The library exemplifies thoughtful design. The stacks in the middle of the room don’t rise more than chest high, allowing for easier supervision by a limited staff. The front wall is glass, with an electric sunshade that can lower as needed. There’s also a skylight, although the room can be made completely dark for films or slide presentations. Couches and chairs have built-in power outlets and USB ports for cellphones. (There were no smartphones when the construction project began.)

To encourage students to gather, much of the furniture — in different heights and styles — can be moved around easily. One of the library entrances opens onto a small amphitheater. In addition to the main cafeteria, students can congregate in three smaller dining areas.

To provide security without the look of a penitentiary, the buildings themselves form much of the perimeter and the remaining fencing looks more artful than foreboding. Fracture-resistant glass replaces burglar bars.

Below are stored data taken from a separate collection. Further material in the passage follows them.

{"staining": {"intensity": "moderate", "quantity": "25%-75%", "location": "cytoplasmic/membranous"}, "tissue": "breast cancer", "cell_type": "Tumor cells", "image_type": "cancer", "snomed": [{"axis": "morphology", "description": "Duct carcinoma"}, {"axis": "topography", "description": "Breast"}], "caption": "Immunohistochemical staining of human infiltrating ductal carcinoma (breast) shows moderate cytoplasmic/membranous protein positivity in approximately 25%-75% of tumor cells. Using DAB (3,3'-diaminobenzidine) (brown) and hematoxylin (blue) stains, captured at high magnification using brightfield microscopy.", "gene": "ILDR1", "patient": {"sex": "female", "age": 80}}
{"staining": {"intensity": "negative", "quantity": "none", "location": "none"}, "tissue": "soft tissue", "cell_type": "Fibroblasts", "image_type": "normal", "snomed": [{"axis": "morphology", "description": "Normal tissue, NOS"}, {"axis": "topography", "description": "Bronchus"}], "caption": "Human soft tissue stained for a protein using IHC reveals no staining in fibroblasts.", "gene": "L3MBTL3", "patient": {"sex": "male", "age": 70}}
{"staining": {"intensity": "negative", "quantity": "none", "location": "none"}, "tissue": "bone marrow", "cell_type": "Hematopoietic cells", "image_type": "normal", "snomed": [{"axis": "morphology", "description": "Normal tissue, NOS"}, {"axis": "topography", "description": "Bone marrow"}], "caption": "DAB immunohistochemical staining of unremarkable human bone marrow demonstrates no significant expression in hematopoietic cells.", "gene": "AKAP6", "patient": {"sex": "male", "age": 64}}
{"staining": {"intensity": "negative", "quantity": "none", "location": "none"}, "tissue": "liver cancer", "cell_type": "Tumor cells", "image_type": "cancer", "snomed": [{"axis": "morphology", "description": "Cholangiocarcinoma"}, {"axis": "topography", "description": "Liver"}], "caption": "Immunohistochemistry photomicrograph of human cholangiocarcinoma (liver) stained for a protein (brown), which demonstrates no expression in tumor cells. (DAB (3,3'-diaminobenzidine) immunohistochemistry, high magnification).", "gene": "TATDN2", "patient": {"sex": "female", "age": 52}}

The district also learned lessons about economy and efficiency. The floors, for example, are a concrete composite with a shiny finish, easier and less expensive to maintain than tile.

The exterior design and roof drainage channel rainwater into drought-tolerant landscaping, where pollutants can filter out before water enters public storm drains.

Another lesson the district learned is that it could take a beating for taxpayer-funded campuses that critics called extravagant, such as the Robert F. Kennedy complex on the site of the old Ambassador Hotel, where Kennedy was assassinated. That design recreated features of the hotel in the new school.

Most of the new district schools are state of the art inside, with colorful but architecturally unremarkable exteriors.

“With public schools you’re trying to get the most you can for the dollar,” said Ben Levin, principal and senior architect for DLR Group, which designed the Maywood school in hues that change from one building to another.

“People are blown away by the color and it’s such a simple thing,” Levin said. “Color is something that’s free.”

Homeowners will be paying off bonds for the school construction well beyond 2040. Right now, it costs them $131 for each $100,000 of assessed property value.

In another era, Maywood might have been packed, but it had more seats than needed to return Bell High to a traditional calendar. So the district made the new campus a regional magnet school, open to students from across the city, in the mold of the popular Los Angeles Center for Enriched Students in Mid-City. Like LACES, the new “MaCES” serves students in grades six through 12.

The concept appears to have worked. Principal Gabriel Duran says he now has a waiting list.